В 1793 году власть террора, и без того значительная, достигла высшей точки. В октябре на гильотину отправили Марию Антуанетту. В следующем месяце, когда Лавуазье с женой строили запоздалые планы бегства в Шотландию, он был арестован. В мае 1794 года он вместе с другими тридцатью одним генеральным откупщиком предстал перед революционным трибуналом (в помещении суда возвышался бюст Марата). Восьмерых оправдали, а Лавуазье и других отправили прямиком на площадь Революции (ныне площадь Согласия), где французские гильотины работали особенно интенсивно. Лавуазье видел, как обезглавили его тестя, потом сам поднялся на помост, принимая свою судьбу. Менее чем через три месяца, 27 июля, на том же месте и таким же образом казнили Робеспьера, и террор быстро прекратился.

Через сто лет после смерти Лавуазье в Париже ему был воздвигнут памятник. Им немало восхищались, пока кто-то не обратил внимание, что он совершенно не похож на оригинал. При допросе скульптор признался, что использовал голову математика и философа маркиза Кондорсе – которая, видимо, пропадала зря, – надеясь, что никто этого не заметит, а если и заметит, то не придаст значения. И в отношении последнего он оказался прав.
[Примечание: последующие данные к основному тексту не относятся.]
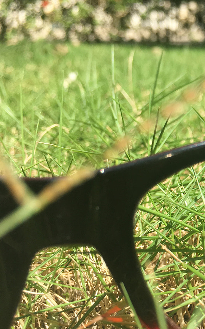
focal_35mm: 57
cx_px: 280
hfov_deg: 20.4
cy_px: 176
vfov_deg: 35.7
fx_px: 510
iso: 25
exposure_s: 1/754
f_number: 2.2
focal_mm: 4.15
Статуя Лавуазье – Кондорсе простояла еще полвека, до Второй мировой войны, когда однажды утром ее сняли и переплавили вместе с металлоломом.

* * *

В начале XIX века в Англии появилась мода вдыхать закись азота, или веселящий газ: стало известно, что его употребление «сопровождается весьма приятным возбуждением». На следующие полвека он станет излюбленным наркотиком молодежи. Одно ученое объединение – Аскезианское общество[103] какое-то время увлекалось подобными представлениями: в театрах устраивались «вечера веселящего газа», где добровольцы могли подкрепиться доброй дозой зелья, а затем потешать публику своими нелепыми движениями.

Лишь в 1846 году закиси азота наконец нашлось полезное применение в качестве обезболивающего средства. Кто знает, сколько десятков тысяч людей напрасно терпели невыносимые страдания под ножами хирургов лишь из-за того, что никто не подумал о самом очевидном практическом применении этого газа.

Я упоминаю об этом, чтобы показать, как химия, столь далеко продвинувшись в XVIII веке, зашла в тупик в первые десятилетия девятнадцатого, во многом подобно тому, как это случилось с геологией в первые годы двадцатого. Отчасти это произошло из-за нехватки оборудования – например, до второй половины столетия не было центрифуг, что сильно ограничивало многие виды экспериментов, – а отчасти по социальным причинам. Химия, вообще говоря, была наукой деловых людей, тех, кто имел дело с углем, поташом и красителями, а не джентльменов, которые тяготели к геологии, естественной истории и физике. (В континентальной Европе было слегка иначе, но лишь слегка.) В этом отношении показательно, что одно из важнейших открытий столетия – броуновское движение, установившее подвижную природу молекул, принадлежало не химику, а шотландскому ботанику Роберту Броуну. (В 1827 году Броун заметил, что взвешенные в воде крошечные крупинки цветочной пыльцы находились в постоянном движении, сколько бы времени ни давалось на отстаивание. Причина этого бесконечного движения – а именно воздействие невидимых молекул – долгое время оставалась загадкой.)

Дела пошли бы еще хуже, если бы не один невероятно колоритный персонаж – граф фон Румфорд, который, несмотря на свой пышный титул, появился на свет в 1753 году в Уобурне, штат Массачусетс, и звали его просто Бенджамин Томпсон. Томпсон любил порисоваться, отличался честолюбием, был «хорош обликом и статью», а порой проявлял храбрость и чрезвычайную сообразительность, и в то же время не был обременен такими неудобствами, как сомнения и колебания. В девятнадцать лет он женился на богатой вдове, которая была на четырнадцать лет старше его, но с началом революции в колониях он неблагоразумно встал на сторону лоялистов[104] и одно время шпионил на них. В роковом 1776 году, оказавшись под угрозой ареста «за равнодушие к делу свободы», Томпсон покинул жену и ребенка и удрал от толпы антироялистов, гнавшихся за ним с ведрами горячего дегтя и мешками перьев и всерьез намеревавшихся разукрасить его ими.

Сначала он бежал в Англию, потом в Германию, где служил военным советником при курфюрсте Баварии и произвел на власти такое впечатление, что в 1791 году ему был пожалован титул графа фон Румфорда. В Мюнхене он также спланировал и разбил знаменитый парк, известный как Английский сад.